The child appeared just beyond the screen, pressing his nose against the mesh. “Yes, mama?” Teddy asked, tentative and unsure. He knew that something had gone wrong and he frowned and rocked on the other side of the door.

She turned to Joey. “Go tell the others what happened…but don’t be all alarmist…can you exude calm leadership? Seriously. Calm, leadership,” Darla commanded. “And meet Spencer out front.”

With a salute, Joey disappeared back inside as Teddy joined his mother on the porch and Darla, with a furtive look around, put her hands on Teddy’s shoulders and smoothed his curls with her hand.

“What did the man look like?” she asked Teddy. “Do you remember what the man looked like?”

Teddy shook his head.

“Can you remember anything? What he was wearing? Did he say anything to you?”

For a second, Teddy pondered all the questions. Then he raised a finger, “I remember! He asked me if my mommy was inside.”

A chill traveled down Darla’s spine. “Good,” she told her son, steadying her voice, and forcing a smile to comfort him. “Anything else?”

“No. Just…is he a bad guy, mommy?” Teddy asked, wide-eyed.

Darla kissed Teddy on the cheek. “Yeah, buddy. I think he was a bad guy.”

“Oh,” was all Teddy said, but he looked clearly conflicted. “Am in trouble for eating the bad guy’s chocolate?”
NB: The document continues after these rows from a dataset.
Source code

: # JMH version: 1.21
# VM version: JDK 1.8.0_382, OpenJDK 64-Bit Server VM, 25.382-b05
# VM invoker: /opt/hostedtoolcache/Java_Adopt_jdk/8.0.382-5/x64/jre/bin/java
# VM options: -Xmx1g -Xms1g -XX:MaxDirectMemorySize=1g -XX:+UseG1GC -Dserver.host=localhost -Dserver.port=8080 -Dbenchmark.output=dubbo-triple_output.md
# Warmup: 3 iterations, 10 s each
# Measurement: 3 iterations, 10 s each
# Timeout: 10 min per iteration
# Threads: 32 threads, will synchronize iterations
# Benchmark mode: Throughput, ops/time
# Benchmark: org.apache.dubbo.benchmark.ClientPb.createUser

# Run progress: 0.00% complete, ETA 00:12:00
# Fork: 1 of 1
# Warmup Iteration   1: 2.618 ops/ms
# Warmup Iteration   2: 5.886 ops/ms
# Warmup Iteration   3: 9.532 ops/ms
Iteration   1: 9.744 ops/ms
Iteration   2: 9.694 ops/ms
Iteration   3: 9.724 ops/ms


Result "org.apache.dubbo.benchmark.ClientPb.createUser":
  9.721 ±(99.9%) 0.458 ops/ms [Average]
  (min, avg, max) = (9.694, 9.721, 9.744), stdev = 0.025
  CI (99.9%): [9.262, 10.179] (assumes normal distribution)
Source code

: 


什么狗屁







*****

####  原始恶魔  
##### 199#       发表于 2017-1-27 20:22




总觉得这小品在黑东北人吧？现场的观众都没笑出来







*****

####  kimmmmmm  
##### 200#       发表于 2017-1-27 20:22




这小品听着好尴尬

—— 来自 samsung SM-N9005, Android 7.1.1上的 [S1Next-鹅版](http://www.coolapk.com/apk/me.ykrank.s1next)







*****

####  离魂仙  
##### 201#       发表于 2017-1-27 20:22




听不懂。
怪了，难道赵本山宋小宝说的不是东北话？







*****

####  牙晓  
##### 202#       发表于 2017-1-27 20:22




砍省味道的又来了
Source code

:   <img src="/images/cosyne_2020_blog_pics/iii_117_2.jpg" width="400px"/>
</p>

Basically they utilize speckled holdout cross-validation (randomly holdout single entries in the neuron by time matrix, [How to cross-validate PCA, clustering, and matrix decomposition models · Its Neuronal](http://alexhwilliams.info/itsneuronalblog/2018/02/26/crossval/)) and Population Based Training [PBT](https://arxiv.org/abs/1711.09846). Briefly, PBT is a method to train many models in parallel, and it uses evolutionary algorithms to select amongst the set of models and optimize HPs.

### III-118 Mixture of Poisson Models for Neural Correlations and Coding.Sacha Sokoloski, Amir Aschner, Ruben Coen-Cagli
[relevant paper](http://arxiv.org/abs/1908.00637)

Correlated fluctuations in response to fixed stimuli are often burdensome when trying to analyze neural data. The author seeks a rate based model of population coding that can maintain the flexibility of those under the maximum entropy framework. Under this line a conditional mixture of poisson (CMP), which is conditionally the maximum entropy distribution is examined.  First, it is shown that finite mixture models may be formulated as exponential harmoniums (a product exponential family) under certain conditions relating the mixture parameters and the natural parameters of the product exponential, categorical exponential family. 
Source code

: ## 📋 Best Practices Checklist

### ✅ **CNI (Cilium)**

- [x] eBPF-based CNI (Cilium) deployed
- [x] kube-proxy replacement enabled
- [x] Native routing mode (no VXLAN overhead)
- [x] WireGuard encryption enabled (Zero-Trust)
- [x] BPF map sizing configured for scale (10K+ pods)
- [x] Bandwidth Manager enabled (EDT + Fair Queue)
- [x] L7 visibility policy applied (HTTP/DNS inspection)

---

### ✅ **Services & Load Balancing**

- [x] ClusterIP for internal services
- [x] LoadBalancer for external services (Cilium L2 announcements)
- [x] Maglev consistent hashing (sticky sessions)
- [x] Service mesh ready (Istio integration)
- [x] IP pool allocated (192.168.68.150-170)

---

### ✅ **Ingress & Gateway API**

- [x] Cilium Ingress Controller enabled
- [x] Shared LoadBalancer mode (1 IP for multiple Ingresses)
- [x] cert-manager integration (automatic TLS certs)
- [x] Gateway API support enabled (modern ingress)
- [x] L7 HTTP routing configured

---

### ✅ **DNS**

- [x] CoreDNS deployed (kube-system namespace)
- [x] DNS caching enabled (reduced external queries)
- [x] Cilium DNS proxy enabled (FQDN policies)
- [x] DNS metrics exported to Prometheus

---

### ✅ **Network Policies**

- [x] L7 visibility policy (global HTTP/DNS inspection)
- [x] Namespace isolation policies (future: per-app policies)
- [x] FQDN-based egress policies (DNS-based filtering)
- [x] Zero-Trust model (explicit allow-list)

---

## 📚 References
“Not at all.” Darla looked at Teddy and turned his head so she could look in his eyes. “You are not in trouble, Buddy. But it’s time to go inside and stay with Ethan, okay? Don’t come out here again unless mommy calls you.” Darla directed Teddy back into the house and as the screen door shut behind him, she sighed. Such a life for her little man. Then she hopped down into the backyard and bent to examine the grass. As Oregon drifted closer to May, the rain made sporadic appearances and the lawn was still damp, the ground underneath soft. Darla instantly noticed the wheel tracks in the mud next to the lower step—whoever stole the food had to have made several trips. It was an undertaking that seemed suspicious in both scope and execution. The thief was brazen or he was stupid: he would have spirited away wheelbarrow load after wheelbarrow load right under their noses. It was a feat.